Scott Summers acted as the pain in Wolverine’s backside throughout their joint adventures with the X-Men in the comic book and movie world, but there was always respect on both sides of the fence.
Played by James Marsden from 2000 to 2006’s X-Men: The Last Stand, Cyclops would eventually be killed by his lover Jean Grey when she evolves into the evil Phoenix persona. Summers would be one of the few who graduated with aplomb from Charles Xavier’s school to be a trusted confidant of Professor X very early on.
He even guided James Howlett into the group despite his reluctance to do so, but in spite of the trust heaped upon him, there was always the risk of Cyclops being manipulated or compromised when his energy blasts emanating from his eyes would be cut loose. Like any of the mutants or superheroes who were out to save the world – their powers are brilliant when they are harnessed for good. But once that scenario is flipped, all hell is unleashed.
3. Jean Grey
A virtuous superhero who would eventually transform into one of the most powerful supervillains in the X-Men world. The love interest of Cyclops and Wolverine was arguably underutilized in the motion picture trilogy until X-Men: The Last Stand where the Dark Phoenix took over and she became the antagonist of the piece.
Ranked as a Class 5 mutant courtesy of her telekinetic and telepathic abilities of limitless range, Grey was a beloved member of the X-Men as she was most synonymous for her caring and nurturing nature.
This contrasted quickly when she would evolve into the Dark Phoenix, possessed by the alternate personality she tried and failed to suppress.
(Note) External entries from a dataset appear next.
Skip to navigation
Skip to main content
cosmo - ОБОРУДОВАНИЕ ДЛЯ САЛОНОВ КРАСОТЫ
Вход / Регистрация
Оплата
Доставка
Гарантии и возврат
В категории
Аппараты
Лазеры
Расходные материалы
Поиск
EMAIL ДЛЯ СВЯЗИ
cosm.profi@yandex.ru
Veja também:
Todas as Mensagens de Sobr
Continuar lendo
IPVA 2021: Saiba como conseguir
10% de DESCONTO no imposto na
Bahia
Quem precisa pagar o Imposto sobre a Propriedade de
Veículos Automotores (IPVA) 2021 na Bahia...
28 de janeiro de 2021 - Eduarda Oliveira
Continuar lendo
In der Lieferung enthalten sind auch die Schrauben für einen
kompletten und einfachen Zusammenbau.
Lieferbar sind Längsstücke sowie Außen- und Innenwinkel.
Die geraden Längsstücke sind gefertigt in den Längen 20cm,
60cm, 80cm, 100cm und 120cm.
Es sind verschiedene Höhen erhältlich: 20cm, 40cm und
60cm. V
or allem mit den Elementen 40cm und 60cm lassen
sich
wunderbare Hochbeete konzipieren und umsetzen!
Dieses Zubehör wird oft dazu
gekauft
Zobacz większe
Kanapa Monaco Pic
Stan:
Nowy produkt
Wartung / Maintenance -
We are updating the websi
Fans were left disappointed that the 2006 film used the concluding scenes as an end point, as the Dark Phoenix was an element of the comics that was worthy of its own series.
2. Dr. Manhattan
Dr. Manhattan is an incredibly intriguing being who can virtually achieve anything he so desires. The DC character was originally a nuclear physicist in 1959 called Dr. Jonathan Osterman until a certain accident turned him into an all-seeing, all-conquering superhero.
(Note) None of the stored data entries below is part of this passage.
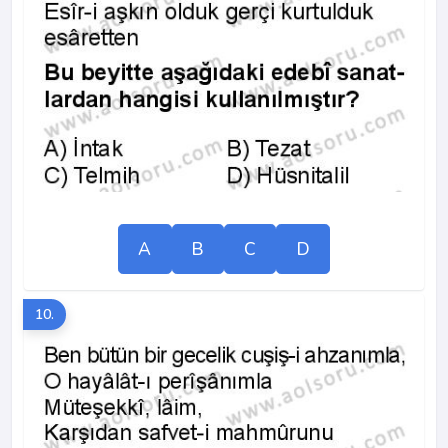
A
B
C
D
10.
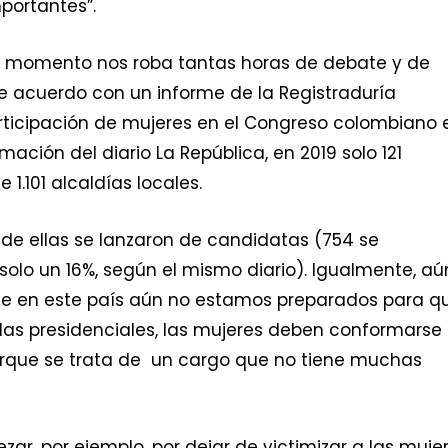
portantes”.
este momento nos roba tantas horas de debate y de
De acuerdo con un informe de la Registraduría
participación de mujeres en el Congreso colombiano 
mación del diario La República, en 2019 solo 121
1.101 alcaldías locales.
de ellas se lanzaron de candidatas (754 se
solo un 16%, según el mismo diario). Igualmente, aú
ue en este país aún no estamos preparados para q
las presidenciales, las mujeres deben conformarse
orque se trata de un cargo que no tiene muchas
zar, por ejemplo, por dejar de victimizar a las muje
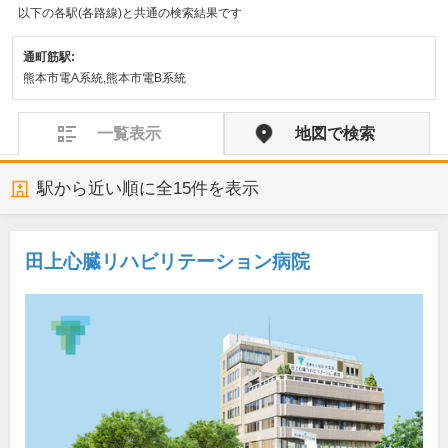
以下の各駅(各路線)と共通の検索結果です
通町筋駅:
熊本市電A系統,熊本市電B系統
一覧表示
地図で検索
駅から近い順に全
15
件を表示
田上心臓リハビリテーション病院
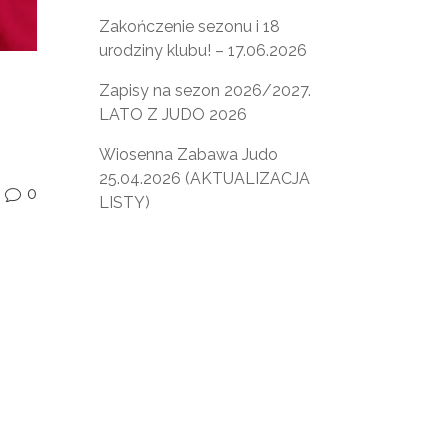
Zakończenie sezonu i 18
urodziny klubu! – 17.06.2026
Zapisy na sezon 2026/2027.
LATO Z JUDO 2026
Wiosenna Zabawa Judo
25.04.2026 (AKTUALIZACJA
0
v
LISTY)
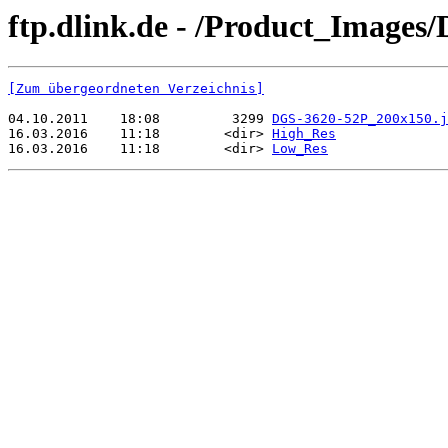
ftp.dlink.de - /Product_Images
[Zum übergeordneten Verzeichnis]
04.10.2011    18:08         3299 
DGS-3620-52P_200x150.j
16.03.2016    11:18        <dir> 
High_Res
16.03.2016    11:18        <dir> 
Low_Res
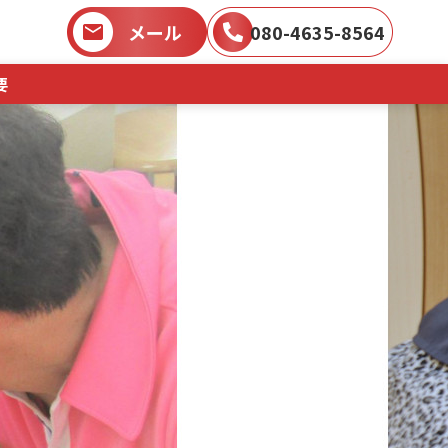
メール
080-4635-8564
要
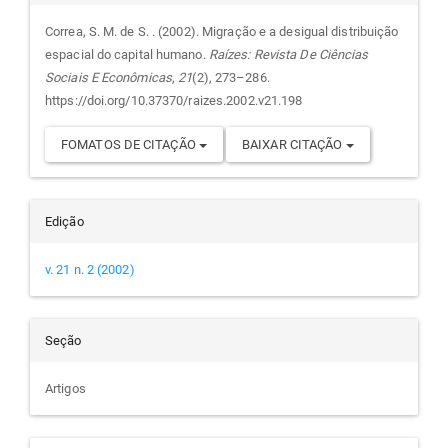
do
Correa, S. M. de S. . (2002). Migração e a desigual distribuição
espacial do capital humano.
Raízes: Revista De Ciências
artigo
Sociais E Econômicas
,
21
(2), 273–286.
https://doi.org/10.37370/raizes.2002.v21.198
FOMATOS DE CITAÇÃO
BAIXAR CITAÇÃO
Edição
v. 21 n. 2 (2002)
Seção
Artigos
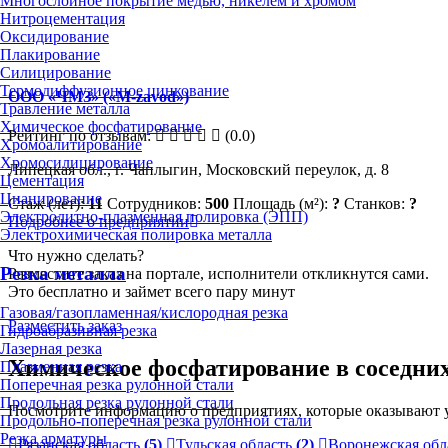
Многослойное покрытие медью, никелем и хромом
Нитроцементация
Оксидирование
Плакирование
Силицирование
Термодиффузионное цинкование
ООО «ЧМЗ» («M-zavod»)
Травление металла
Химическое фосфатирование
Рейтинг по отзывам:
(0.0)
Хромоалитирование
Хромосилицирование
Липецкая обл., г. Чаплыгин, Московский переулок, д. 8
Цементация
Цианирование
Стаж (лет):
11
Сотрудников:
500
Площадь (м²):
?
Станков:
?
Электролитно-плазменная полировка (ЭПП)
Подробнее о предприятии
Электрохимическая полировка металла
Что нужно сделать?
Резка металла
Разместите заказ на портале, исполнители откликнутся сами.
Это бесплатно и займет всего пару минут
Газовая/газопламенная/кислородная резка
Разместить заказ
Гидроабразивная резка
Лазерная резка
Химическое фосфатирование в соседних
Плазменная резка
Поперечная резка рулонной стали
Продольная резка рулонной стали
Посмотрите информацию о предприятиях, которые оказывают у
Продольно-поперечная резка рулонной стали
Резка арматуры
Рязанская область
(5)
Тульская область
(2)
Воронежская обл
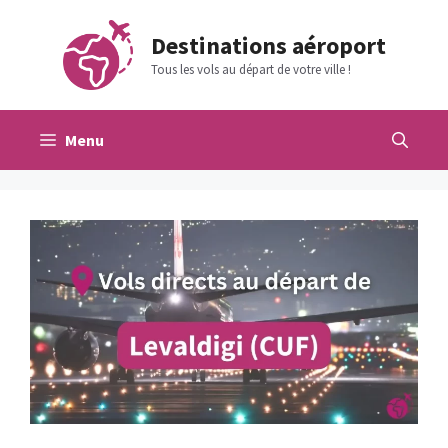
Aller
au
Destinations aéroport
contenu
Tous les vols au départ de votre ville !
Menu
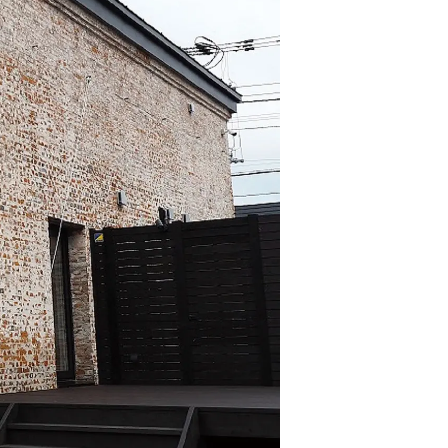
情
特
モ
ル
ー
ア
セ
イ
ン
年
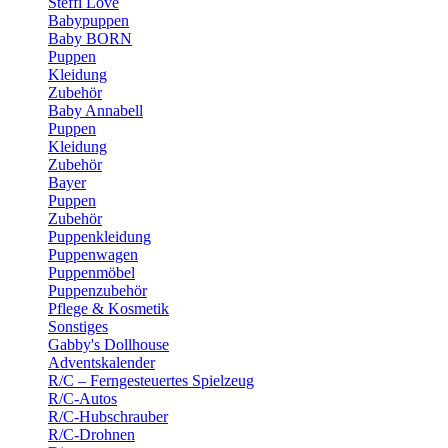
Steffi Love
Babypuppen
Baby BORN
Puppen
Kleidung
Zubehör
Baby Annabell
Puppen
Kleidung
Zubehör
Bayer
Puppen
Zubehör
Puppenkleidung
Puppenwagen
Puppenmöbel
Puppenzubehör
Pflege & Kosmetik
Sonstiges
Gabby's Dollhouse
Adventskalender
R/C – Ferngesteuertes Spielzeug
R/C-Autos
R/C-Hubschrauber
R/C-Drohnen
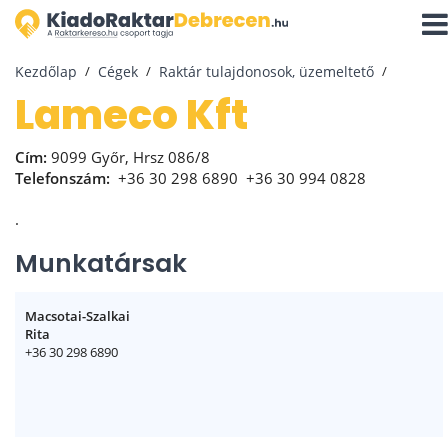
Navi
aktiv
Kezdőlap
Cégek
Raktár tulajdonosok, üzemeltető
Lameco Kft
Cím:
9099 Győr, Hrsz 086/8
Telefonszám:
+36 30 298 6890
+36 30 994 0828
.
Munkatársak
Macsotai-Szalkai
Rita
+36 30 298 6890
Named after the Manhattan Project, the man played by Billy Crudup in Watchmen works as an agent of the United States government and because of which, his actions and intentions are always compromised for the “greater good.” Dr. Manhattan is the greatest of contradictions because for all his powers, including teleportation, invulnerability, dimension travel, superhuman strength and more, he does not relate to humans whatsoever.
There is a strong degree of apathy to the being which creates a huge paradox. If he can’t appreciate or understand the value of human life, how can he do his all to protect it, particularly when the US army have him as their glorified weapon?
1. Tony Stark/Iron Man
Think about this for a moment. Tony Stark’s creations have wielded nothing but pure destruction, chaos, and death. Wherever the brilliant innovator, socialite and lady’s man ends up, there is inevitable conflict and much of it has come at his own hand. In 2008’s opening MCU installment Iron Man, the Stark Industries head was attacked by a convoy that carried one of his branded rocket-propelled grenades. This revealed how a group of terrorists in the Middle East managed to access the weaponry for their own gains.
Fast forward to Iron Man 2 and Stark’s rival Justin Hammer (Sam Rockwell) uses technology inspired by Stark Industries to use against the billionaire playboy courtesy of Ivan Vanko (Mickey Rourke). To make matters worse, Robert Downey Jr.’s character was the individual responsible for creating the “Ultron” defense program in The Avengers: Age of Ultron – a decision that backfired to the point where Sokovia is completely destroyed.
This would have serious repercussions for Captain America: Civil War, a title that featured Helmut Zemo (Daniel Bruhl) pitting the superheroes against each other.